The Young Foundation’s project on Positional Goods explores the emergence of new inequalities in modern Britain and the importance of relative position (“Keeping up with the Jones’s”).

Our Aims

  • To understand modern trends in material consumption, celebrity lifestyles and ‘luxury fever’ as well as the slow decline in happiness levels, rising sustainability concerns, insecurity and household debt.
  • To start a debate around practical policy suggestions that may shift the incentive to compete in the ‘positional economy’ – for example, the promotion of green fuels or congestion charges for sports utility vehicles.

Our Findings

In April and June we presented our findings at two Young Foundation seminars. Participants and discussants included James Cornford, Alice Rawsthorn, Prof. John Adams, Hetan Shah, David Goodhart, Donald/Tim/Phil Hirsch, Paul Barker, Jenni Russell, Prof. Danny Dorling and others.

In September the Young Foundation co-hosted a seminar on Positional Goods and Luxury Fever with the Smith Institute at Number 11 Downing Street – Professor Robert Frank from Cornell University and the psychologist Oliver James discussed the significance of relative position with an audience of policy makers and academics.

Our most recent presentation on Positional Goods is available here.

What are Positional Goods?

The economist Fred Hirsch’s theory of a “positional economy” suggests that two economies simultaneously exist:

  • a material economy that fulfils peoples basic needs
  • a more fluid and dynamic positional economy where people compete for relative status and position.

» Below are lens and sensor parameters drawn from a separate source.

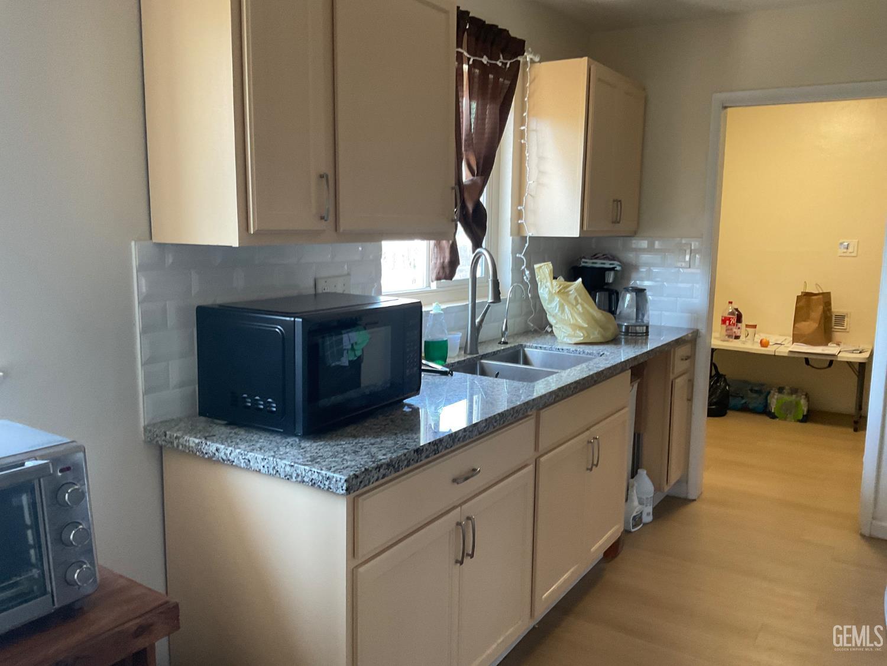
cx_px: 444
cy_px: 333
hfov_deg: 61.7
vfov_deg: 48.2
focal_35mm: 29
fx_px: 743
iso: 125
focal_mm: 3
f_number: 1.8
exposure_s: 1/60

According to Hirsch, positional goods are those products or services which are inherently impossible to mass produce because their value is mostly, if not exclusively, a function of their relative desirability.

Research method

We looked at four different positional goods:

  • SUVs
  • Gated Communities
  • Luxury Fashion
  • Luxury Tourism

And asked “Is there a public problem?” and “Are there any plausible answers?”.